Lo dijo el presidente del Gobierno el 2 de febrero de 2005, en el debate celebrado en el Congreso sobre el Plan Ibarretxe. Durante el turno de réplica Zapatero instó al lehendakari a lograr un acuerdo que tenga «la misma fuerza» que el Estatuto de Gernika. ¿Por qué un Estatuto de Autonomía para el País Vasco que fuera aprobado sólo por el 51% de los ciudadanos era un fracaso y en cambio un Estatuto de Autonomía para Cataluña aprobado con la asistencia a las urnas del 49% es una victoria por goleada, como algunos aseguraron irresponsablemente durante la madrugada electoral? Decía Napoleón que una derrota explicada con todo lujo de detalles es imposible distinguir de una victoria. A lo mejor por eso todos los analistas se han lanzado a pormenorizar los resultados y ahora resulta difícil saber quién miente diciendo la verdad, porque las verdades a medias son la peor clase de mentira.

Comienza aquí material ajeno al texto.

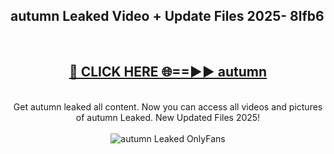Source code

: <h2>autumn Leaked Video + Update Files 2025- 8lfb6</h2>
<br>
<div align="center">
<h2><a href="https://libra.edu.pl?autumn" rel="nofollow">🔴 CLICK HERE 🌐==►► autumn</a></h2>
<br>
Get autumn leaked all content. Now you can access all videos and pictures of autumn Leaked. New Updated Files 2025!
<br>
<br>
<a href="https://libra.edu.pl?autumn" rel="nofollow" data-target="animated-image.originalLink"><img src="https://i.ibb.co.com/WyWwxjT/player-gif2.gif" alt="autumn Leaked OnlyFans" style="max-width: 100%; display: inline-block;" data-target="animated-image.originalImage"></a>
</div>
<br>
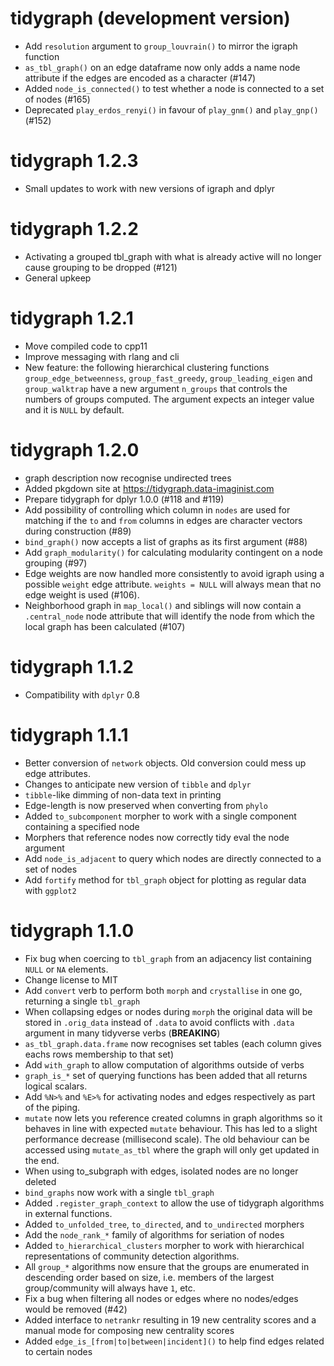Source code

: # tidygraph (development version)

* Add `resolution` argument to `group_louvrain()` to mirror the igraph function
* `as_tbl_graph()` on an edge dataframe now only adds a name node attribute if 
  the edges are encoded as a character (#147)
* Added `node_is_connected()` to test whether a node is connected to a set of 
  nodes (#165)
* Deprecated `play_erdos_renyi()` in favour of `play_gnm()` and `play_gnp()` 
  (#152)

# tidygraph 1.2.3

* Small updates to work with new versions of igraph and dplyr

# tidygraph 1.2.2

* Activating a grouped tbl_graph with what is already active will no longer 
  cause grouping to be dropped (#121)
* General upkeep

# tidygraph 1.2.1

* Move compiled code to cpp11
* Improve messaging with rlang and cli
* New feature: the following  hierarchical clustering functions 
  `group_edge_betweenness`, `group_fast_greedy`, `group_leading_eigen` and 
  `group_walktrap` have a new argument `n_groups` that controls the numbers of 
  groups computed. The argument expects an integer value and it is `NULL` by 
  default.

# tidygraph 1.2.0

* graph description now recognise undirected trees
* Added pkgdown site at https://tidygraph.data-imaginist.com
* Prepare tidygraph for dplyr 1.0.0 (#118 and #119)
* Add possibility of controlling which column in `nodes` are used for matching
  if the `to` and `from` columns in edges are character vectors during 
  construction (#89)
* `bind_graph()` now accepts a list of graphs as its first argument (#88)
* Add `graph_modularity()` for calculating modularity contingent on a node 
  grouping (#97)
* Edge weights are now handled more consistently to avoid igraph using a 
  possible `weight` edge attribute. `weights = NULL` will always mean that no
  edge weight is used (#106).
* Neighborhood graph in `map_local()` and siblings will now contain a 
  `.central_node` node attribute that will identify the node from which the 
  local graph has been calculated (#107)

# tidygraph 1.1.2

* Compatibility with `dplyr` 0.8

# tidygraph 1.1.1

* Better conversion of `network` objects. Old conversion could mess up edge 
  attributes.
* Changes to anticipate new version of `tibble` and `dplyr`
* `tibble`-like dimming of non-data text in printing
* Edge-length is now preserved when converting from `phylo`
* Added `to_subcomponent` morpher to work with a single component containing a 
  specified node
* Morphers that reference nodes now correctly tidy eval the node argument
* Add `node_is_adjacent` to query which nodes are directly connected to a set of
  nodes
* Add `fortify` method for `tbl_graph` object for plotting as regular data with 
  `ggplot2`

# tidygraph 1.1.0

* Fix bug when coercing to `tbl_graph` from an adjacency list containing `NULL`
  or `NA` elements.
* Change license to MIT
* Add `convert` verb to perform both `morph` and `crystallise` in one go, 
  returning a single `tbl_graph`
* When collapsing edges or nodes during `morph` the original data will be stored
  in `.orig_data` instead of `.data` to avoid conflicts with `.data` argument in
  many tidyverse verbs (**BREAKING**)
* `as_tbl_graph.data.frame` now recognises set tables (each column gives eachs
  rows membership to that set)
* Add `with_graph` to allow computation of algorithms outside of verbs
* `graph_is_*` set of querying functions has been added that all returns logical
  scalars.
* Add `%N>%` and `%E>%` for activating nodes and edges respectively as part of
  the piping.
* `mutate` now lets you reference created columns in graph algorithms so it 
  behaves in line with expected `mutate` behaviour. This has led to a slight
  performance decrease (millisecond scale). The old behaviour can be accessed
  using `mutate_as_tbl` where the graph will only get updated in the end.
* When using to_subgraph with edges, isolated nodes are no longer deleted
* `bind_graphs` now work with a single `tbl_graph`
* Added `.register_graph_context` to allow the use of tidygraph algorithms in
  external functions.
* Added `to_unfolded_tree`, `to_directed`, and `to_undirected` morphers
* Add the `node_rank_*` family of algorithms for seriation of nodes
* Added `to_hierarchical_clusters` morpher to work with hierarchical 
  representations of community detection algorithms.
* All `group_*` algorithms now ensure that the groups are enumerated in 
  descending order based on size, i.e. members of the largest group/community
  will always have `1`, etc.
* Fix a bug when filtering all nodes or edges where no nodes/edges would be 
  removed (#42)
* Added interface to `netrankr` resulting in 19 new centrality scores and a 
  manual mode for composing new centrality scores
* Added `edge_is_[from|to|between|incident]()` to help find edges related to
  certain nodes

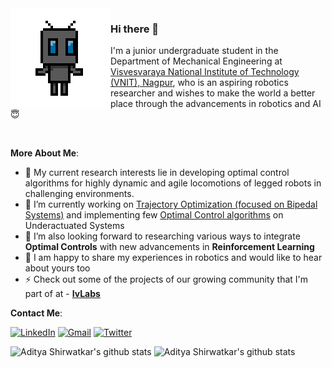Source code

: <!--
**aditya-shirwatkar/aditya-shirwatkar** is a ✨ _special_ ✨ repository because its `README.md` (this file) appears on your GitHub profile.
-->
<img align="left" src="https://github.com/aditya-shirwatkar/aditya-shirwatkar/blob/master/me.gif"> 

### Hi there 👋

I'm a junior undergraduate student in the Department of Mechanical Engineering at [Visvesvaraya National Institute of Technology (VNIT), Nagpur](http://vnit.ac.in/), who is an aspiring robotics researcher and wishes to make the world a better place through the advancements in robotics and AI :innocent:

<br>

**More About Me**:

- :rocket: My current research interests lie in developing optimal control algorithms for highly dynamic and agile locomotions of legged robots in challenging environments.
- 🔭 I’m currently working on [Trajectory Optimization (focused on Bipedal Systems)](https://github.com/IvLabs/biped_trajectory_optimization) and implementing few [Optimal Control algorithms](https://github.com/aditya-shirwatkar/UnderactuatedRobotics) on Underactuated Systems
- 🌱 I’m also looking forward to researching various ways to integrate **Optimal Controls** with new advancements in **Reinforcement Learning**
- 💬 I am happy to share my experiences in robotics and would like to hear about yours too
- ⚡ Check out some of the projects of our growing community that I'm part of at - [**IvLabs**](https://www.ivlabs.in/) 
<!-- - 📫 You can contact me on my email - avant.redditor@gmail.com -->
<!-- - 👯 I’m looking to collaborate on ... 
- 🤔 I’m looking for help with ... 
- 💬 Ask me about ... -->

**Contact Me**:

[![LinkedIn](https://img.shields.io/badge/LinkedIn-blue?style=for-the-badge&logo=Linkedin&logoColor=white)](https://in.linkedin.com/in/aditya-shirwatkar-40a956188)
[![Gmail](https://img.shields.io/badge/Gmail-red?style=for-the-badge&logo=gmail&logoColor=white)](mailto:aditya.s@students.vnit.ac.in)
[![Twitter](https://img.shields.io/badge/Twitter-blue?style=for-the-badge&logo=twitter&logoColor=white)](https://twitter.com/A_Shirwatkar)


![Aditya Shirwatkar's github stats](https://github-readme-stats.vercel.app/api?username=aditya-shirwatkar&show_icons=true)
![Aditya Shirwatkar's github stats](https://github-readme-stats.vercel.app/api/top-langs/?username=aditya-shirwatkar&layout=compact)
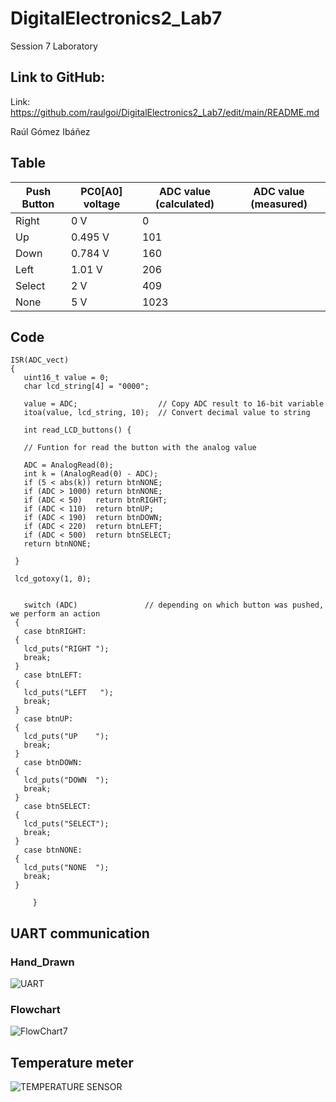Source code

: # DigitalElectronics2_Lab7
Session 7 Laboratory


## Link to GitHub:

Link: https://github.com/raulgoi/DigitalElectronics2_Lab7/edit/main/README.md

Raúl Gómez Ibáñez

## Table

| Push Button | PC0[A0] voltage | ADC value (calculated) | ADC value (measured) |
| ----------- | --------------- | ---------------------- | -------------------- |
| Right | 0 V | 0 |  |
| Up | 0.495 V | 101 |  |
| Down | 0.784 V | 160 |  |
| Left | 1.01 V | 206 |  |
| Select | 2 V | 409 |  |
| None | 5 V | 1023 |  |

## Code 

    ISR(ADC_vect)
    {
       uint16_t value = 0;
       char lcd_string[4] = "0000";

       value = ADC;                  // Copy ADC result to 16-bit variable
       itoa(value, lcd_string, 10);  // Convert decimal value to string

       int read_LCD_buttons() {
       
       // Funtion for read the button with the analog value
       
       ADC = AnalogRead(0);
       int k = (AnalogRead(0) - ADC);
       if (5 < abs(k)) return btnNONE;
       if (ADC > 1000) return btnNONE;
       if (ADC < 50)   return btnRIGHT;  
       if (ADC < 110)  return btnUP; 
       if (ADC < 190)  return btnDOWN; 
       if (ADC < 220)  return btnLEFT; 
       if (ADC < 500)  return btnSELECT;   
       return btnNONE;
       
     }
     
     lcd_gotoxy(1, 0);
     
     
       switch (ADC)               // depending on which button was pushed, we perform an action
     {
       case btnRIGHT:
     {
       lcd_puts("RIGHT ");
       break;
     }
       case btnLEFT:
     {
       lcd_puts("LEFT   ");
       break;
     }
       case btnUP:
     {
       lcd_puts("UP    ");
       break;
     }
       case btnDOWN:
     {
       lcd_puts("DOWN  ");
       break;
     }
       case btnSELECT:
     {
       lcd_puts("SELECT");
       break;
     }
       case btnNONE:
     {
       lcd_puts("NONE  ");
       break;
     }
     
         }
         
         

## UART communication

### Hand_Drawn 


![UART](https://user-images.githubusercontent.com/91128806/140773129-90371a1b-0f13-4202-9671-ca52a921298d.jpeg)



### Flowchart


![FlowChart7](https://user-images.githubusercontent.com/91128806/140780917-9a187c8f-3db6-4448-af24-ed4a44e02d3c.png)



## Temperature meter


![TEMPERATURE SENSOR](https://user-images.githubusercontent.com/91128806/140786616-8ec2097b-ece9-48e0-96c6-76cfcab855ff.png)


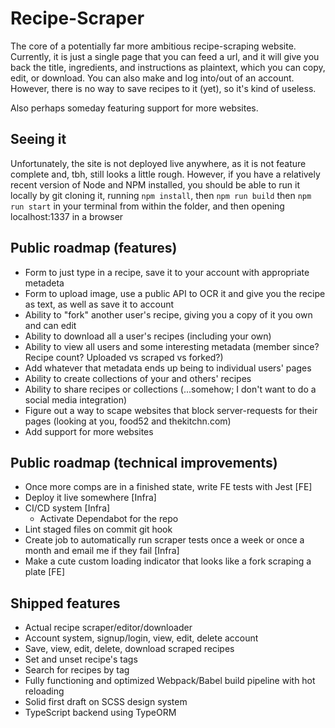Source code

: # Recipe-Scraper

The core of a potentially far more ambitious recipe-scraping website. Currently, it is just a single page that you can feed a url, and it will give you back the title, ingredients, and instructions as plaintext, which you can copy, edit, or download. You can also make and log into/out of an account. However, there is no way to save recipes to it (yet), so it's kind of useless.

Also perhaps someday featuring support for more websites.

## Seeing it

Unfortunately, the site is not deployed live anywhere, as it is not feature complete and, tbh, still looks a little rough. However, if you have a relatively recent version of Node and NPM installed, you should be able to run it locally by git cloning it, running `npm install`, then `npm run build` then `npm run start` in your terminal from within the folder, and then opening localhost:1337 in a browser

## Public roadmap (features)

- Form to just type in a recipe, save it to your account with appropriate metadeta
- Form to upload image, use a public API to OCR it and give you the recipe as text, as well as save it to account
- Ability to "fork" another user's recipe, giving you a copy of it you own and can edit
- Ability to download all a user's recipes (including your own)
- Ability to view all users and some interesting metadata (member since? Recipe count? Uploaded vs scraped vs forked?)
- Add whatever that metadata ends up being to individual users' pages
- Ability to create collections of your and others' recipes
- Ability to share recipes or collections (...somehow; I don't want to do a social media integration)
- Figure out a way to scape websites that block server-requests for their pages (looking at you, food52 and thekitchn.com)
- Add support for more websites

## Public roadmap (technical improvements)

- Once more comps are in a finished state, write FE tests with Jest [FE]
- Deploy it live somewhere [Infra]
- CI/CD system [Infra]
  - Activate Dependabot for the repo
- Lint staged files on commit git hook
- Create job to automatically run scraper tests once a week or once a month and email me if they fail [Infra]
- Make a cute custom loading indicator that looks like a fork scraping a plate [FE]

## Shipped features

- Actual recipe scraper/editor/downloader
- Account system, signup/login, view, edit, delete account
- Save, view, edit, delete, download scraped recipes
- Set and unset recipe's tags
- Search for recipes by tag
- Fully functioning and optimized Webpack/Babel build pipeline with hot reloading
- Solid first draft on SCSS design system
- TypeScript backend using TypeORM
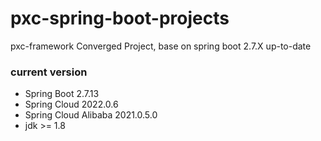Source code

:# pxc-spring-boot-projects

pxc-framework Converged Project, base on spring boot 2.7.X up-to-date

### current version

- Spring Boot 2.7.13
- Spring Cloud 2022.0.6
- Spring Cloud Alibaba 2021.0.5.0
- jdk >= 1.8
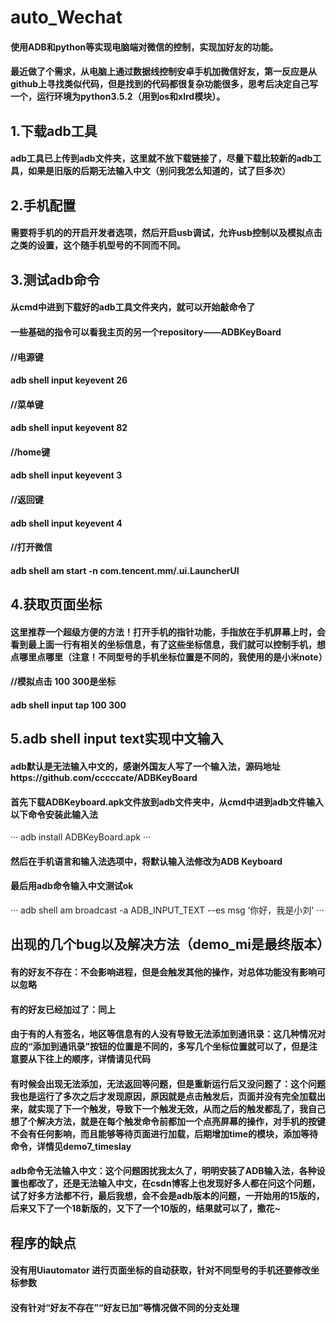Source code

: # auto_Wechat
#### 使用ADB和python等实现电脑端对微信的控制，实现加好友的功能。
#### 最近做了个需求，从电脑上通过数据线控制安卓手机加微信好友，第一反应是从github上寻找类似代码，但是找到的代码都很复杂功能很多，思考后决定自己写一个，运行环境为python3.5.2（用到os和xlrd模块）。
## 1.下载adb工具
#### adb工具已上传到adb文件夹，这里就不放下载链接了，尽量下载比较新的adb工具，如果是旧版的后期无法输入中文（别问我怎么知道的，试了巨多次）
## 2.手机配置
#### 需要将手机的的开启开发者选项，然后开启usb调试，允许usb控制以及模拟点击之类的设置，这个随手机型号的不同而不同。 
## 3.测试adb命令
#### 从cmd中进到下载好的adb工具文件夹内，就可以开始敲命令了
#### 一些基础的指令可以看我主页的另一个repository——ADBKeyBoard
#### //电源键
#### adb shell input keyevent 26
#### //菜单键
#### adb shell input keyevent 82
#### //home键
#### adb shell input keyevent 3
#### //返回键
#### adb shell input keyevent 4
#### //打开微信
#### adb shell am start -n com.tencent.mm/.ui.LauncherUI
## 4.获取页面坐标
#### 这里推荐一个超级方便的方法！打开手机的指针功能，手指放在手机屏幕上时，会看到最上面一行有相关的坐标信息，有了这些坐标信息，我们就可以控制手机，想点哪里点哪里（注意！不同型号的手机坐标位置是不同的，我使用的是小米note）
#### //模拟点击 100 300是坐标
#### adb shell input tap 100 300
## 5.adb shell input text实现中文输入
#### adb默认是无法输入中文的，感谢外国友人写了一个输入法，源码地址https://github.com/cccccate/ADBKeyBoard
#### 首先下载ADBKeyboard.apk文件放到adb文件夹中，从cmd中进到adb文件输入以下命令安装此输入法
···
adb install ADBKeyBoard.apk
···
#### 然后在手机语言和输入法选项中，将默认输入法修改为ADB Keyboard
#### 最后用adb命令输入中文测试ok
···
adb shell am broadcast -a ADB_INPUT_TEXT --es msg ‘你好，我是小刘'
···
## 出现的几个bug以及解决方法（demo_mi是最终版本）
#### 有的好友不存在：不会影响进程，但是会触发其他的操作，对总体功能没有影响可以忽略
#### 有的好友已经加过了：同上
#### 由于有的人有签名，地区等信息有的人没有导致无法添加到通讯录：这几种情况对应的“添加到通讯录”按钮的位置是不同的，多写几个坐标位置就可以了，但是注意要从下往上的顺序，详情请见代码
#### 有时候会出现无法添加，无法返回等问题，但是重新运行后又没问题了：这个问题我也是运行了多次之后才发现原因，原因就是点击触发后，页面并没有完全加载出来，就实现了下一个触发，导致下一个触发无效，从而之后的触发都乱了，我自己想了个解决方法，就是在每个触发命令前都加一个点亮屏幕的操作，对手机的按键不会有任何影响，而且能够等待页面进行加载，后期增加time的模块，添加等待命令，详情见demo7_timeslay  
#### adb命令无法输入中文：这个问题困扰我太久了，明明安装了ADB输入法，各种设置也都改了，还是无法输入中文，在csdn博客上也发现好多人都在问这个问题，试了好多方法都不行，最后我想，会不会是adb版本的问题，一开始用的15版的，后来又下了一个18新版的，又下了一个10版的，结果就可以了，撒花~
## 程序的缺点
#### 没有用Uiautomator 进行页面坐标的自动获取，针对不同型号的手机还要修改坐标参数
####  没有针对“好友不存在”“好友已加”等情况做不同的分支处理


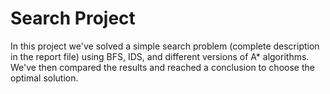 
<h1>Search Project</h1>
In this project we've solved a simple search problem (complete description in the report file) using BFS, IDS, and different versions of A* algorithms.
We've then compared the results and reached a conclusion to choose the optimal solution.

Nadie debería negar legitimidad jurídica al nuevo Estatuto: por la legalidad de su tramitación y porque la victoria de los «síes» sobre los «noes» por 73,9 a 20,7 expresa una mayoría irrebatible. Pero tampoco a nadie se le puede negar el derecho a objetar que la escasa participación -de los 5.300.000 catalanes que podían votar sólo 2.532.000 lo hicieron, mientras 2.593.000 se desentendieron- revela el desinterés popular por un asunto ajeno a los intereses e inquietudes de los ciudadanos y un rechazo a las maniobras de los políticos que han provocado una innecesaria crispación en el conjunto de los españoles; una notable inquietud entre la clase empresarial catalana; un indeseable efecto imitación en los dirigentes del resto de las Comunidades Autónomas. No se puede negar ese derecho. Y siempre habrá quien entienda que la simbólica victoria de la abstención militante, superior a la mitad de la población, resta legitimidad moral a una reforma legalmente aprobada.